Personal information
- Full name: Paola Soldevila de la Pisa
- Date of birth: 7 December 1996 (age 29)
- Place of birth: Porrera, Spain
- Height: 1.66 m (5 ft 5 in)
- Position: Defender

Team information
- Current team: Nojima Stella Kanagawa
- Number: 6

Youth career
- 2011–2012: Reus

Senior career*
- Years: Team / Apps / (Gls)
- 2012–2013: Nàstic
- 2013–2014: Sant Gabriel B
- 2014–2015: Sant Gabriel / 25 / (2)
- 2015–2019: Real Sociedad / 89 / (2)
- 2019–2021: Espanyol / 53 / (1)
- 2021–2024: Villarreal / 89 / (1)
- 2024–2025: INAC Kobe Leonessa / 15 / (0)
- 2025–: Nojima Stella Kanagawa

International career^{‡}
- Catalonia / 5 / (0)

= Paola Soldevila =

Spanish footballer (born 1996)

Paola Soldevila de la Pisa (born 7 December 1996) is a Spanish footballer who plays as a defender for WE League club Nojima Stella Kanagawa and the Catalonia national team.

==Club career==
Soldevila started her career at Reus' academy.
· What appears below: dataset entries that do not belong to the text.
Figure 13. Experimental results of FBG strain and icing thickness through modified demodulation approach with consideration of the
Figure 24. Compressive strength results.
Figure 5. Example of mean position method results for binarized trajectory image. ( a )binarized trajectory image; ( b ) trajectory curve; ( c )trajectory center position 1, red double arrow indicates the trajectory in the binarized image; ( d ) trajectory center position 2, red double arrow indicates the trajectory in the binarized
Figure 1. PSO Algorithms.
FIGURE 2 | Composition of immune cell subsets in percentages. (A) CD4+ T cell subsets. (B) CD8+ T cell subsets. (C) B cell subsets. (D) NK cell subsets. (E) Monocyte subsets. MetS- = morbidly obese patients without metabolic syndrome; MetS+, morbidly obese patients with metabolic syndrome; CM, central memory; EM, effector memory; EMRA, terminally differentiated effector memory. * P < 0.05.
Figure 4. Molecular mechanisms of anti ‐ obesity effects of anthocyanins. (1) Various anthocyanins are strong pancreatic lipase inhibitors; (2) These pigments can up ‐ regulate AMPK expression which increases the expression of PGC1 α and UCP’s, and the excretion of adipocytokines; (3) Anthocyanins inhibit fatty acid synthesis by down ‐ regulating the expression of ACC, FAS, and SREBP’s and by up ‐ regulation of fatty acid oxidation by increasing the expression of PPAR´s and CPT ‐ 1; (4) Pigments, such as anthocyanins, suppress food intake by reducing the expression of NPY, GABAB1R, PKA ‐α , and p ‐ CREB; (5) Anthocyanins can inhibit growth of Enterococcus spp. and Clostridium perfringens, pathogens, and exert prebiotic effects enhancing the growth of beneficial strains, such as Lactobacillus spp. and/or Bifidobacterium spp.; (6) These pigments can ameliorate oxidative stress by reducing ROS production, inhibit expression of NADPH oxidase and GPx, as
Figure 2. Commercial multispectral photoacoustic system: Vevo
She played alongside boys at this stage of her career. Soldevila made her Primera División debut at the age of 17 while playing for Sant Gabriel.

==Personal life==
Soldevila's grandfather, Jaume, her father, Ramón, and her brother, Albert, have all had football careers themselves.